> _TASK GOAL_: Scan the records for "Pair". Show the matching lines.

── STUDY MATERIAL

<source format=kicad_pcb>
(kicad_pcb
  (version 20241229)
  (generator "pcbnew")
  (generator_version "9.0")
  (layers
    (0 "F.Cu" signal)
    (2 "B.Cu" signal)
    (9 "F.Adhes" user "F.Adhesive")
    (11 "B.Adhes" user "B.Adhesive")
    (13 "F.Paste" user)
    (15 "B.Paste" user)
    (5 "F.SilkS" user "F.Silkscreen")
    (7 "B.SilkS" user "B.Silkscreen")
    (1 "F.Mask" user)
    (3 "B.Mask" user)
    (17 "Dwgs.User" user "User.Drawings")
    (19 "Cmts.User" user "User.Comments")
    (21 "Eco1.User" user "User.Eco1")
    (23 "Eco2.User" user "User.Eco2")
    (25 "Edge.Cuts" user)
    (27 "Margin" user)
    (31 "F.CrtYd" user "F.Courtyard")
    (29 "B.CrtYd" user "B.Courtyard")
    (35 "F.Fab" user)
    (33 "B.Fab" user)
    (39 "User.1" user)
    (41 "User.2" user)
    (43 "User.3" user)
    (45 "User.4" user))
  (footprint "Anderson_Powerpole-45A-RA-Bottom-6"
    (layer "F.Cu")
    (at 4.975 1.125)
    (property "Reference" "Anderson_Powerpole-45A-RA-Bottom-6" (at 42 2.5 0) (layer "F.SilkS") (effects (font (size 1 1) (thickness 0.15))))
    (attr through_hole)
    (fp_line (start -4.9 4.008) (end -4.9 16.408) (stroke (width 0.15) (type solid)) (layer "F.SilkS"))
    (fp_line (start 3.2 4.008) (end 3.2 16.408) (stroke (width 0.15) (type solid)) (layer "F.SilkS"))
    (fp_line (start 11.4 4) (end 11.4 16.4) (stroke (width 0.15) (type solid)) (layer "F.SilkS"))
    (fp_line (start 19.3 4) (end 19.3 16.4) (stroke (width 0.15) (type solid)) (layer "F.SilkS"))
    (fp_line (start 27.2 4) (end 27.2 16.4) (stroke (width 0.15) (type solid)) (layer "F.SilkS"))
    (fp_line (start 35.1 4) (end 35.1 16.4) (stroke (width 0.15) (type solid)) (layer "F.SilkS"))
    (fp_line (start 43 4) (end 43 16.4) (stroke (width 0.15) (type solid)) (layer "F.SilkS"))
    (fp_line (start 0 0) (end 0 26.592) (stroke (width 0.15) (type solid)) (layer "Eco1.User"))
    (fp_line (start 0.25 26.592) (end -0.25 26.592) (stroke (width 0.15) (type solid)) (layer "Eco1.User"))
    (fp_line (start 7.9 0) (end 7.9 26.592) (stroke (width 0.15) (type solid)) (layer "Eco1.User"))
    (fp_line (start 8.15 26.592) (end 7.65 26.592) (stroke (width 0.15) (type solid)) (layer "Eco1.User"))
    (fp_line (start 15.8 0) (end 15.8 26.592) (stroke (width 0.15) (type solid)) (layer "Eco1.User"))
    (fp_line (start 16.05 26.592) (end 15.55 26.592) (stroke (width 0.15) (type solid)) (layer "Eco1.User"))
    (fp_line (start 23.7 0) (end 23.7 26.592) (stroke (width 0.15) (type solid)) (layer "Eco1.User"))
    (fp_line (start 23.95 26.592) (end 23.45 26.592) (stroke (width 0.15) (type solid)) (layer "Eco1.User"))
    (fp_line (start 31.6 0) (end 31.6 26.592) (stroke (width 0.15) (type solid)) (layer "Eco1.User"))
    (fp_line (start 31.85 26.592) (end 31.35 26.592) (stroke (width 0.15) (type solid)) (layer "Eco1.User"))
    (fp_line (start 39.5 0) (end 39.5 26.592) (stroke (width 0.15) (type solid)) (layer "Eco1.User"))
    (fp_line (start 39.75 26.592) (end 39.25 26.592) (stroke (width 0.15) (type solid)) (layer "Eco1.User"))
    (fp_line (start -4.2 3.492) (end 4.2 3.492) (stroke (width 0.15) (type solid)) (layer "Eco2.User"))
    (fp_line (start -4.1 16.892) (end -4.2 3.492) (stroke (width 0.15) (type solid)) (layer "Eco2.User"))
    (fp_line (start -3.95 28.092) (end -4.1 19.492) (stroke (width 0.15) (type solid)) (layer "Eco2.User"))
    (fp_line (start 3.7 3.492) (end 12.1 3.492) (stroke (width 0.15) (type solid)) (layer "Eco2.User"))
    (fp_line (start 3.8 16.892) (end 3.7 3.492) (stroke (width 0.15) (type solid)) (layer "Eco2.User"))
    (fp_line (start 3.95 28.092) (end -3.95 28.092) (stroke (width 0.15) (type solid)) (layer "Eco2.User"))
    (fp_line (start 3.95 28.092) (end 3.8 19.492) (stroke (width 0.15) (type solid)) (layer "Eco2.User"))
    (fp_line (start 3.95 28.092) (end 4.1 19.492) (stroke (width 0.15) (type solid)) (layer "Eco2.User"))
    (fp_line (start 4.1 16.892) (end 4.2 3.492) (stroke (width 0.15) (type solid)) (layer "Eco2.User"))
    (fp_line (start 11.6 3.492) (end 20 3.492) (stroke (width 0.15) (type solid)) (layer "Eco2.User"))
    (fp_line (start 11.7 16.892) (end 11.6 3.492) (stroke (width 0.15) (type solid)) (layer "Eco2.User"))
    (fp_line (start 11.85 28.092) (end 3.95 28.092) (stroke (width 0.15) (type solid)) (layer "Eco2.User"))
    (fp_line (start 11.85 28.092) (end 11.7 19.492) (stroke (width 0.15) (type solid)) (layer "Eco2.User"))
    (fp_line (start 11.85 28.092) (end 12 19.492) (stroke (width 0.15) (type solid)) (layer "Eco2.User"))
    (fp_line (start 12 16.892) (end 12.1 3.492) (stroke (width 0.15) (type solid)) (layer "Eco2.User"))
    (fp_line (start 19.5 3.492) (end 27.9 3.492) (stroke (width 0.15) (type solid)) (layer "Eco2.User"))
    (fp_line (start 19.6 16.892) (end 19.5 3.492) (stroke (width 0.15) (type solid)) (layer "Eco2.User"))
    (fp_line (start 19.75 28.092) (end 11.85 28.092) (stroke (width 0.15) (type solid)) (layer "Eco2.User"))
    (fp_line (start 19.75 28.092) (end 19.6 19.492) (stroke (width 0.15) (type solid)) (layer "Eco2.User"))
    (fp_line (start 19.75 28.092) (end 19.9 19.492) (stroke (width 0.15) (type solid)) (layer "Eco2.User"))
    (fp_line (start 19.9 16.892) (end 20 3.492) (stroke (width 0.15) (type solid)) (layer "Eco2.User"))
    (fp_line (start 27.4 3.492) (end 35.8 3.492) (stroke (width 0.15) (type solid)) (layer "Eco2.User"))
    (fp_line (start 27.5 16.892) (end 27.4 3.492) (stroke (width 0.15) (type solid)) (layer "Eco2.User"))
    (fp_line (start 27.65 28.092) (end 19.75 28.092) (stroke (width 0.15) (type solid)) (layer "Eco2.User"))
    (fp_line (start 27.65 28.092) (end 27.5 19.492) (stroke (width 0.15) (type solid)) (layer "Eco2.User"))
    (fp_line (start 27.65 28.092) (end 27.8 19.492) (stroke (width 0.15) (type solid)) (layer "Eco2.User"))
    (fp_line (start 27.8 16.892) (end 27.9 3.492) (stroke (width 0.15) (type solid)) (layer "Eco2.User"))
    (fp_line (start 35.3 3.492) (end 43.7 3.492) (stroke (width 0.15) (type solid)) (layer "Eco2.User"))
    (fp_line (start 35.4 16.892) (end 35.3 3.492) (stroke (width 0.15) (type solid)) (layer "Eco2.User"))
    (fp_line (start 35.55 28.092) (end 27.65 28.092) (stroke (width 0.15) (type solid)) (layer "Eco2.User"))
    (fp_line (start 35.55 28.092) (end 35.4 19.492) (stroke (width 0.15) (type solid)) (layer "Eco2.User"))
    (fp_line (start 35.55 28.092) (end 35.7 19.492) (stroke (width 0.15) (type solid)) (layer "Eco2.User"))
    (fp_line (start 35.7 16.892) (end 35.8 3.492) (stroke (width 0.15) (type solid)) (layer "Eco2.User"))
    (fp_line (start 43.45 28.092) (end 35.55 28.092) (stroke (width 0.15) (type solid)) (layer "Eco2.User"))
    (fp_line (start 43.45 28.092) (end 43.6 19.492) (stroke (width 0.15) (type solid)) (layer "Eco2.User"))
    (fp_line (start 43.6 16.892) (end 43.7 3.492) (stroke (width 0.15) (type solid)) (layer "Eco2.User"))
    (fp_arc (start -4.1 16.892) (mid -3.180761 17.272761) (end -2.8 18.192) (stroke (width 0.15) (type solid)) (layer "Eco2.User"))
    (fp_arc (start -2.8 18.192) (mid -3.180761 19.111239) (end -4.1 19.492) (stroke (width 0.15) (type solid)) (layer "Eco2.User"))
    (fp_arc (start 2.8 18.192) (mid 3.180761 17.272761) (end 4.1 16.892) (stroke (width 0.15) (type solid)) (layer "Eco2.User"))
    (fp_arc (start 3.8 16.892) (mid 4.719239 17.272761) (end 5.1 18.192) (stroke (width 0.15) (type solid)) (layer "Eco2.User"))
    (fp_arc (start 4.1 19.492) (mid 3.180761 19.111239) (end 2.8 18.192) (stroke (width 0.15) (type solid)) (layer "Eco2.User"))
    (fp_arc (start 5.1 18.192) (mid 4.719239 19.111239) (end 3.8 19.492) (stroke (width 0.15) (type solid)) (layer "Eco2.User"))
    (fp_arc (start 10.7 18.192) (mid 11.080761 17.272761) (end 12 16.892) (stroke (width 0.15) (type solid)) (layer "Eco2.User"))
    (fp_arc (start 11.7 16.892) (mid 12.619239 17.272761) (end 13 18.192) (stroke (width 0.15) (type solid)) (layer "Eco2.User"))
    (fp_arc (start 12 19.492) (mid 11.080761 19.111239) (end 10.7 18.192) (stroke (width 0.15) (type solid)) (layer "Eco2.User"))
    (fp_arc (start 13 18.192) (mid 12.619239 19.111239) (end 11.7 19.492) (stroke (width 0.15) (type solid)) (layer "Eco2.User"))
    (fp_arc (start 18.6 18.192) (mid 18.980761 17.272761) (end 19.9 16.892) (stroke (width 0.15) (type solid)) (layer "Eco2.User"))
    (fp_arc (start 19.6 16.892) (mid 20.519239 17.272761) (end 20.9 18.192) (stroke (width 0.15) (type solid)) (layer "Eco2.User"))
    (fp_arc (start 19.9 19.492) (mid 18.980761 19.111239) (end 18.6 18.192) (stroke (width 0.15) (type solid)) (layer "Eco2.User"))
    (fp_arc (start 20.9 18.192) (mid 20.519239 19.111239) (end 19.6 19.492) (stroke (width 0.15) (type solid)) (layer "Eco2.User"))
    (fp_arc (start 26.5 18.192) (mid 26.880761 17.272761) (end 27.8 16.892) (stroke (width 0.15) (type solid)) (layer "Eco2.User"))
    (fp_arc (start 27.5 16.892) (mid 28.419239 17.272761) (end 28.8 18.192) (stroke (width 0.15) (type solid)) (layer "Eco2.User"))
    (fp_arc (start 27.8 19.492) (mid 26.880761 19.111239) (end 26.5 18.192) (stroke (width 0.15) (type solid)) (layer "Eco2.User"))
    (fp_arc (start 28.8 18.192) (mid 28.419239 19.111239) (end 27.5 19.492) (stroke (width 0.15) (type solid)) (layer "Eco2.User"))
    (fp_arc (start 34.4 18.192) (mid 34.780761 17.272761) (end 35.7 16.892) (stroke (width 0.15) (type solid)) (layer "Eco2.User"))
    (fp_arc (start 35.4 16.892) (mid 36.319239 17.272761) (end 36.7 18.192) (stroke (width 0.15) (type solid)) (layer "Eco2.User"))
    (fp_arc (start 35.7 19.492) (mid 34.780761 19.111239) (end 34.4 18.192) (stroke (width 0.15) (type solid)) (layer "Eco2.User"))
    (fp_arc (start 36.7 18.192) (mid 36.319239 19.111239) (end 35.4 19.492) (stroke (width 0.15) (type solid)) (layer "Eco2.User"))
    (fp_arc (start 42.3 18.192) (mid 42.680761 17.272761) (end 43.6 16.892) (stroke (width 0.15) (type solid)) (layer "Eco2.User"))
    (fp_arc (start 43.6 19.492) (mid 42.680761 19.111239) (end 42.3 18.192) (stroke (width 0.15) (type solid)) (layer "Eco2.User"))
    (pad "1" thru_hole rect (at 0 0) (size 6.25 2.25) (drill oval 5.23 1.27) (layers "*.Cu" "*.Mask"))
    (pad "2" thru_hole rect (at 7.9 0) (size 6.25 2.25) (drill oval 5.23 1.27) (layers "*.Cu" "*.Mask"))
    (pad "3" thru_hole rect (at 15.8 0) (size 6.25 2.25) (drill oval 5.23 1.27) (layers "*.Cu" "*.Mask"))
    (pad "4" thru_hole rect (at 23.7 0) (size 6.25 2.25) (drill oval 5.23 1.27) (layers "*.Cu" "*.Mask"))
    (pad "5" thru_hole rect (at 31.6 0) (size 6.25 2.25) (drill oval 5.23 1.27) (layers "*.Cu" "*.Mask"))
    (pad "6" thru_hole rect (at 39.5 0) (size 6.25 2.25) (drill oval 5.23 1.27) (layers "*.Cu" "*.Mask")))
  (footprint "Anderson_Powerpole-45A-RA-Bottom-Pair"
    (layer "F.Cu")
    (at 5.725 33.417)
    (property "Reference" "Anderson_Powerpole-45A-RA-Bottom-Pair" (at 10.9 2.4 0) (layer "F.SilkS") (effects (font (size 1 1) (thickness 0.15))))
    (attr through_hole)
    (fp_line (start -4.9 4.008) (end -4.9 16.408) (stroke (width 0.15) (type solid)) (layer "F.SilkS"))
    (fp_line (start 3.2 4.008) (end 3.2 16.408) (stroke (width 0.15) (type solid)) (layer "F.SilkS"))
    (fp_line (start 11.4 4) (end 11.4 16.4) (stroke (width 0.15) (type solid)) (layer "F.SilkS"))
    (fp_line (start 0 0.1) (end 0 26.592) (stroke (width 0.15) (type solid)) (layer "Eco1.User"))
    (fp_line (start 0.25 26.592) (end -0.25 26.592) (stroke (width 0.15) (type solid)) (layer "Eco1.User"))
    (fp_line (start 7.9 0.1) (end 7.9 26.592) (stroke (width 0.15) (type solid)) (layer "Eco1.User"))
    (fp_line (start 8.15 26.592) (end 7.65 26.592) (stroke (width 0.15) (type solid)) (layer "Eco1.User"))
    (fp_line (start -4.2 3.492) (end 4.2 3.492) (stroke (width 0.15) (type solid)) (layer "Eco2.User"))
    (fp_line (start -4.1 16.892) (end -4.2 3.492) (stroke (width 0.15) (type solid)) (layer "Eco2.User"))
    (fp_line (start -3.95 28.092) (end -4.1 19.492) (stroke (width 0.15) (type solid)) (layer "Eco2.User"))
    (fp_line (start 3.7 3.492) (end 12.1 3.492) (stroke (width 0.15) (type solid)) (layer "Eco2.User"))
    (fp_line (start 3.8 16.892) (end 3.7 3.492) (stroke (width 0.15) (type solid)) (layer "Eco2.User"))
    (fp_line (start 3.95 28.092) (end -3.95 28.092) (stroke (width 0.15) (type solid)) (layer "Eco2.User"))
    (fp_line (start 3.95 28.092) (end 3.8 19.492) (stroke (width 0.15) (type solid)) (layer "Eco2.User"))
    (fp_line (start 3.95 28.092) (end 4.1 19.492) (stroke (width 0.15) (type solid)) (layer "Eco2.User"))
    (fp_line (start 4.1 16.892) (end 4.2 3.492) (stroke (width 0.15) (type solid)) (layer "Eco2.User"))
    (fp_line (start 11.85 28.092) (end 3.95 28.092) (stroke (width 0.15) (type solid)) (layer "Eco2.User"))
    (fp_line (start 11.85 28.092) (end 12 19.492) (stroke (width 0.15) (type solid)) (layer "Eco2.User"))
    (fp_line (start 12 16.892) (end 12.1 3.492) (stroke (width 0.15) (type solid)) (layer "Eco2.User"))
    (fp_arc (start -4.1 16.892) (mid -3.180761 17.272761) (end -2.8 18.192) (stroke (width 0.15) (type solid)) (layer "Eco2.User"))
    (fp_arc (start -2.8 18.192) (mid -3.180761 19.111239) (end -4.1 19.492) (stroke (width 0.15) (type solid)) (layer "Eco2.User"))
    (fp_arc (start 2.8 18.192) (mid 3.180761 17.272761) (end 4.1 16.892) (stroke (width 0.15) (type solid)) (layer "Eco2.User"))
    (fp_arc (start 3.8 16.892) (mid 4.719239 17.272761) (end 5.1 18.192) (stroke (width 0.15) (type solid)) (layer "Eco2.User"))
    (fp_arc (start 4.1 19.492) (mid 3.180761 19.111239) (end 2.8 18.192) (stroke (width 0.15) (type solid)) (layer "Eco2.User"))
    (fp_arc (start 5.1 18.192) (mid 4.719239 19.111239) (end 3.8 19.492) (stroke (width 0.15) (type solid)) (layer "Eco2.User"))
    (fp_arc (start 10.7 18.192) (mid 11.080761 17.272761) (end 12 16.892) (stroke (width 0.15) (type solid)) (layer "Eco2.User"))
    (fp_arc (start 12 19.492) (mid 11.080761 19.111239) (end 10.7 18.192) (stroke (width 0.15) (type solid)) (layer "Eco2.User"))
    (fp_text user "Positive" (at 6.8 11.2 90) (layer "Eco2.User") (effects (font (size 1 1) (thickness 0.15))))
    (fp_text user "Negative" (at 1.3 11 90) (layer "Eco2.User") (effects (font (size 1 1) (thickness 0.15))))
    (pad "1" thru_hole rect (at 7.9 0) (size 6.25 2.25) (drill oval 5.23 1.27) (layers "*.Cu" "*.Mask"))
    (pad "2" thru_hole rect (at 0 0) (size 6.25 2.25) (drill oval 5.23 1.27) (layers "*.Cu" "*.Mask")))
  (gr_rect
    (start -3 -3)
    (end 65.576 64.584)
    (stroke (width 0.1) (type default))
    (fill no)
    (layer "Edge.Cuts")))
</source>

────

> _WORKED SOLUTION_:
  (footprint "Anderson_Powerpole-45A-RA-Bottom-Pair"
    (property "Reference" "Anderson_Powerpole-45A-RA-Bottom-Pair" (at 10.9 2.4 0) (layer "F.SilkS") (effects (font (size 1 1) (thickness 0.15))))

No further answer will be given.